### EXTRAIT
Après ce petit tour des constructeurs français, allons voir du côté des autres et commençons avec Great Wall Motors, le plus gros producteur de SUV chinois. La firme n'est pas présente officiellement mais plutôt indirectement avec deux marques : Ora et Wey. La première présente la Funky Cat, une citadine électrique néo-rétro qui rappelle une certaine Mini. Avec sa version GT qui reprend même les couleurs de la Mini Cooper Works GP, on se demande presque si l'on ne se trouve pas sur le stand de la marque anglo-germanique. Cette petite citadine promet une autonomie de 310 km WLTP pour aller chasser sur les terres de la Fiat 500e, avec un moteur électrique de 171 chevaux. Cela pourrait être sympa, mais le design de l'arrière du véhicule fait l'impasse sur des feux conventionnels, comme une impression d'un produit pas terminé. C'est dommage ! Le second modèle amené par Ora est la Next Cat (décidément, ils aiment les chats chez Ora) : une grande berline électrique dont le style semble clairement copié d'une certaine allemande sportive. L'intérieur est raffiné et de qualité, mais la ressemblance est tout de même flagrante... Du côté de Wey, les SUV hybride rechargeables Coffee 01 et 02 trônent fièrement sur le grand stand aux côtés des Ora. La promesse ? Un hybride rechargeable avec une autonomie de plus de 140 kilomètres en électrique et un équipement pléthorique (régulateur adaptatif, maintien dans la voie, caméras 360°, intérieur soigné...). Avec 476 chevaux combinés, le SUV sera proposé aux alentours des 50 000 € en France, ce qui devrait faire des heureux...
Le prochain constructeur que l'on va visiter est BYD (Build Your Dreams...) qui présente pas moins de trois voitures électriques à Paris et fête par la même occasion les premières livraisons européennes. Si vous avez ou avez eu un téléphone Samsung, Nokia ou Motorola, vous avez déjà utilisé leurs produits : BYD Company détient 65% du marché mondial des batteries nickel-cadomium. Alors qu'en est-il de leurs voitures ? Et bien, commençons avec la plus jolie à mon goût : je vous présente la berline Seal qui s'inscrit dans la lignée de la Tesla Model 3. Présentation soignée, gabarit européen et motorisation de 523 chevaux, la marque sort le grand jeu sur cette belle berline qui a l'audace de ne pas copier sur un autre constructeur. Le second modèle est l'Atto 3, un SUV électrique du très demandé segment C prêt à rouler en Europe. Son intérieur singulier avec l'écran central qui pivote de portrait à paysage selon vos envies ou son autonomie de 420 kilomètres pourront être à vous pour moins de 40 000 €, de quoi faire trembler certains généralistes. Enfin, la grande berline Han et le SUV 7 places Tang viennent compléter une gamme variée, prête à conquérir l'Europe. Honnêtement, ces nouveaux entrants sont pour moi très intéressants sur leur approche globale. J'ai passé pas mal de temps à tester les matériaux, éprouver les écrans et contempler le dessin si spécial qui a été tant bien que mal adapté pour le marché européen et je dois dire que je suis très surpris. Certaines choses manquent, tel que des tapis de sol ou la traduction française de l'infodivertissement, mais les finitions sont particulièrement soignées, les matériaux sont sympathiques au toucher et on sent une réelle volonté de soigner le produit.

### CONSIGNES
**A.** Répondez à ces questions sur l'extrait consacré aux constructeurs automobiles chinois :
(i) Quelle autonomie WLTP la Funky Cat promet-elle ?
(ii) Quelle part du marché mondial des batteries nickel-cadmium BYD Company détient-elle ?
(iii) Quelle autonomie est annoncée pour l'Atto 3 ?
**B.** Prolongez le texte sur les voitures chinoises exposées à Paris en reprenant juste après sa dernière phrase.

### LIGNES DE DONNÉES
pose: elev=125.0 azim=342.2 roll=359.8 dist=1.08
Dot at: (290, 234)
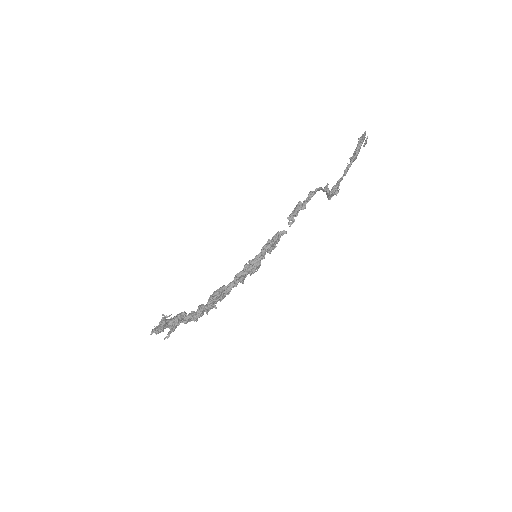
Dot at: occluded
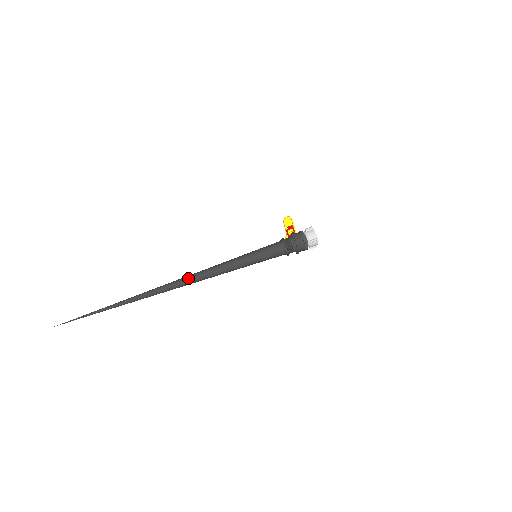
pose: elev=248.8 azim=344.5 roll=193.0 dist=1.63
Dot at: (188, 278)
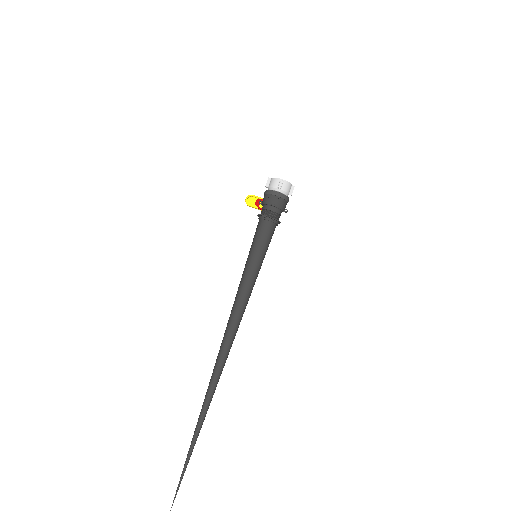
Dot at: (223, 341)
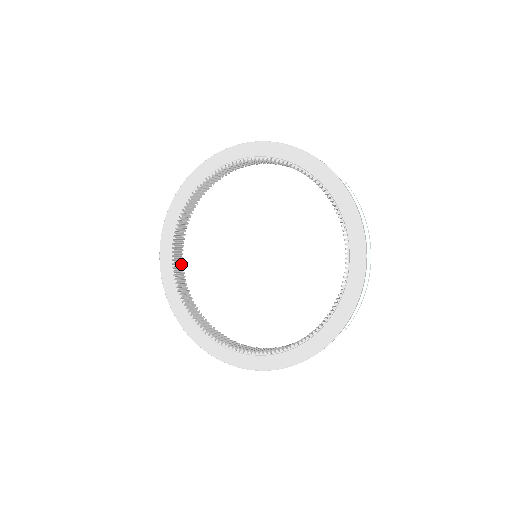
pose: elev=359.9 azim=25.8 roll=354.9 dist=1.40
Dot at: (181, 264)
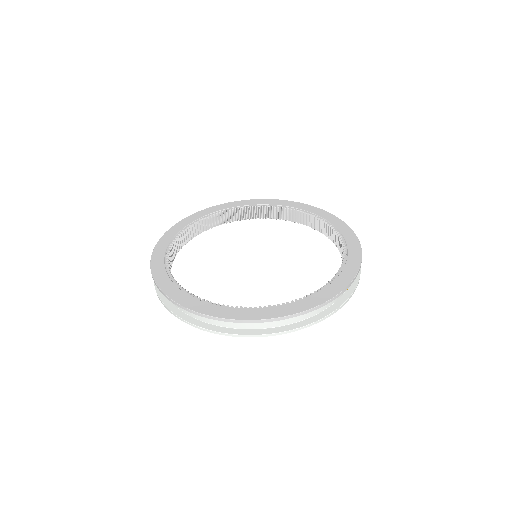
Dot at: occluded
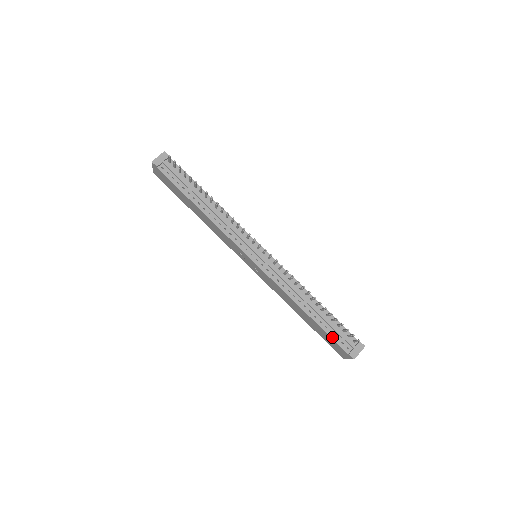
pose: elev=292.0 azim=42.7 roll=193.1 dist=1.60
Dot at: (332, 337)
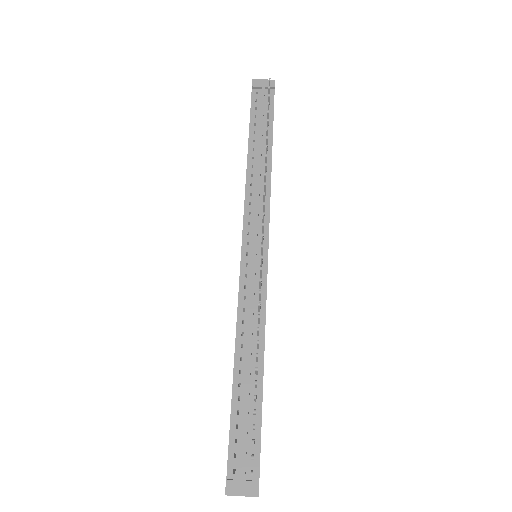
Dot at: (231, 432)
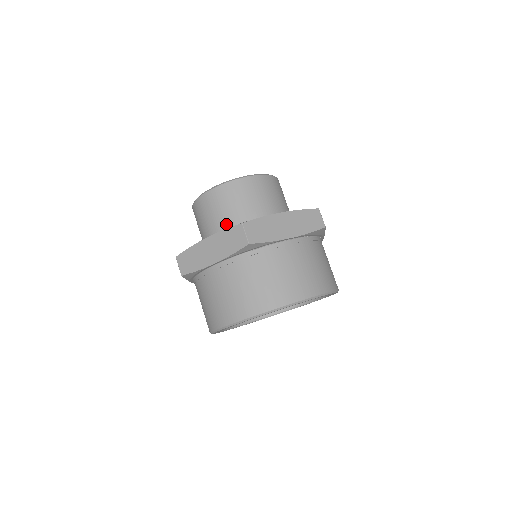
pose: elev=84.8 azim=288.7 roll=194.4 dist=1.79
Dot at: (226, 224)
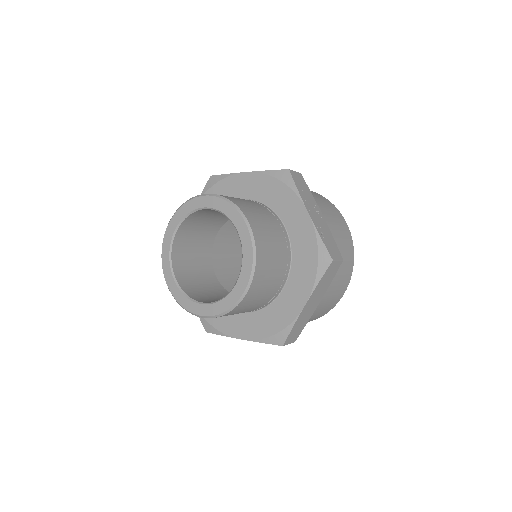
Dot at: occluded
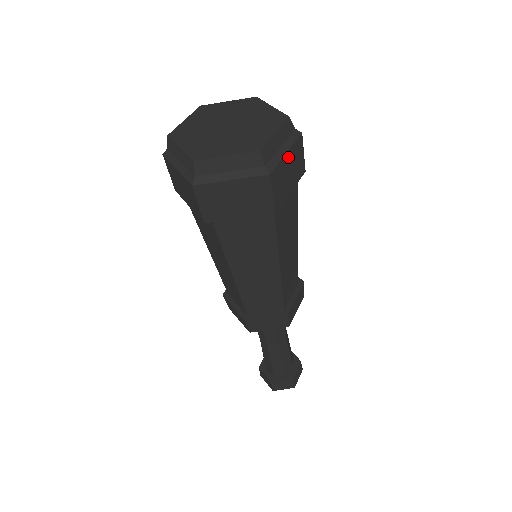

### RÉPONSES PAR TÂCHE
**A.**
(i) 310 km
(ii) 65 %
(iii) 420 kilomètres

**B.**
Laissons à présent les constructeurs chinois pour aller vers un autre nouvel entrant, vietnamien cette fois-ci : Vinfast. Inauguré en grande pompe au Mondial 2018, le tout jeune constructeur a revu sa copie pour s'orienter vers l'électrique et laisser tomber les BMW rebadgées. Une usine construite, des talents débauchés de tous les constructeurs et quatre années plus tard, c'est une gamme de quatre modèles prêts à rouler qui est présentée et ils sont particulièrement réussis. Les VF6, 7, 8 et 9 sont des SUV électriques avec une forte volonté d'intégrer le marché européen en tant que constructeur premium. Signature lumineuse soignée, intérieur de qualité et technologie avancée sont autant d'atouts pour aller faire du tort aux allemands. Prenez le VF8 dans sa belle teinte vert anglais, son ambition est d'aller chercher les BMW iX3 et autres Audi Q4 avec une puissance de 358 à 408 chevaux. L'habitacle est soigné, légèrement triste mais reprend le concept de Tesla avec l'unique écran central. Prix de vente ? 46 050 € hors location des batteries, ou 62 200€ avec. Je peux vous assurer que cela va faire mal, d'autant plus que la marque met les moyens : le réseau de distribution sera en propre, avec un premier store sur Paris en fin d'année et tous les véhicules seront garantis 10 ans ou 200 000 kilomètres.
Pour terminer cette partie dédiée aux constructeurs étrangers, dirigeons-nous vers le stand de Crédit Agricole Consumer Finance qui présente le Fisker Ocean, un autre SUV électrique produit par Magna Steyr (Mercedes-Benz Classe G, Toyota Supra 2021). Henrik Fisker avait du travail en cette journée presse et le véhicule est resté inaccessible une très grande partie de la journée, les interviews se faisant à l'intérieur de celui-ci. Mais je peux vous dire que la voiture est superbe, le package soigné et la promesse intéressante : la Tesla Model Y a de quoi trembler. Pour près de 70 000 €, la version Ultra vous offrira 630 kilomètres d'autonomie dans un confort sans précédent avec 550 chevaux sous le pied droit, juste assez pour nos routes françaises. La version d'entrée de gamme, moins puissante, sera à vous pour 42 000€, soit un rapport équipements/prix assez fou. Je suis fan !
Et la passion automobile dans tout ça ?
Si je ne vous ai pas déjà perdus, c'est à ce moment que vous me dites "Mais où est passée la passion automobile avec tous ces SUV ?". Pour y répondre, le mondial a mis les petits plats dans les grands et a concocté une exposition de qualité en partenariat avec les youtubers Vilebrequin. On pouvait donc admirer sur leur stand une Pagani Huayra BC Roadster, une Mercedes-Benz SLR McLaren 722 Edition, une Porsche Carrera GT et le trio légendaire de voitures de rallye Lancia : Delta S4, 037 et Stratos. On se croirait presque à Rétromobile, mais le 1000tipla, projet communautaire de transformation d'un Fiat Multipla en bête de course, nous ramène cette démesure qu'on ne connaît que sur les salons !
Non loin de là, le Club Sport Auto Experience occupe un stand où se trouve une rare McLaren Senna LM, entre autres. Puis dans le hall 4, une collection d'une vingtaine de Ferrari attend les visiteurs contre 5€ reversés à une association caritative, permettant d'apprécier une LaFerrari et une Monza SP2 parmi les dernières créations de Maranello. La passion est toujours là je vous dis !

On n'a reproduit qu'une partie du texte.